[Dataset records]
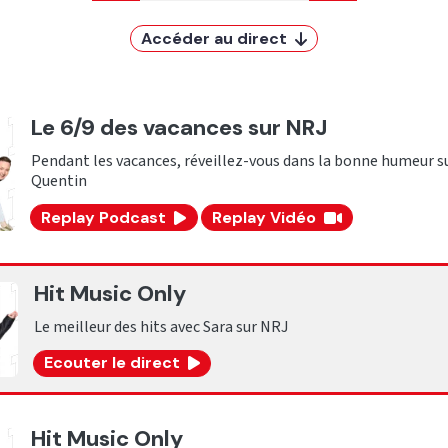
Accéder au direct
Le 6/9 des vacances sur NRJ
Pendant les vacances, réveillez-vous dans la bonne humeur s
Quentin
Replay Podcast
Replay Vidéo
Hit Music Only
Le meilleur des hits avec Sara sur NRJ
Ecouter le direct
Hit Music Only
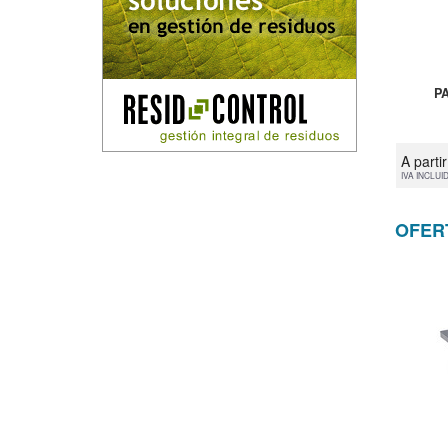
P
A parti
IVA INCLUI
OFER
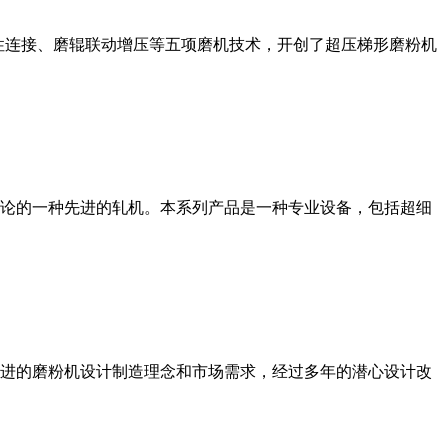
性连接、磨辊联动增压等五项磨机技术，开创了超压梯形磨粉机
论的一种先进的轧机。本系列产品是一种专业设备，包括超细
进的磨粉机设计制造理念和市场需求，经过多年的潜心设计改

* _Job_
Each record should be quoted exactly, with the images omitted.

* _Answer section_
Accéder au direct
Le 6/9 des vacances sur NRJ
Pendant les vacances, réveillez-vous dans la bonne humeur s
Quentin
Replay Podcast
Replay Vidéo
Hit Music Only
Le meilleur des hits avec Sara sur NRJ
Ecouter le direct
Hit Music Only
P
A parti
IVA INCLUI
OFER
性连接、磨辊联动增压等五项磨机技术，开创了超压梯形磨粉机
论的一种先进的轧机。本系列产品是一种专业设备，包括超细
进的磨粉机设计制造理念和市场需求，经过多年的潜心设计改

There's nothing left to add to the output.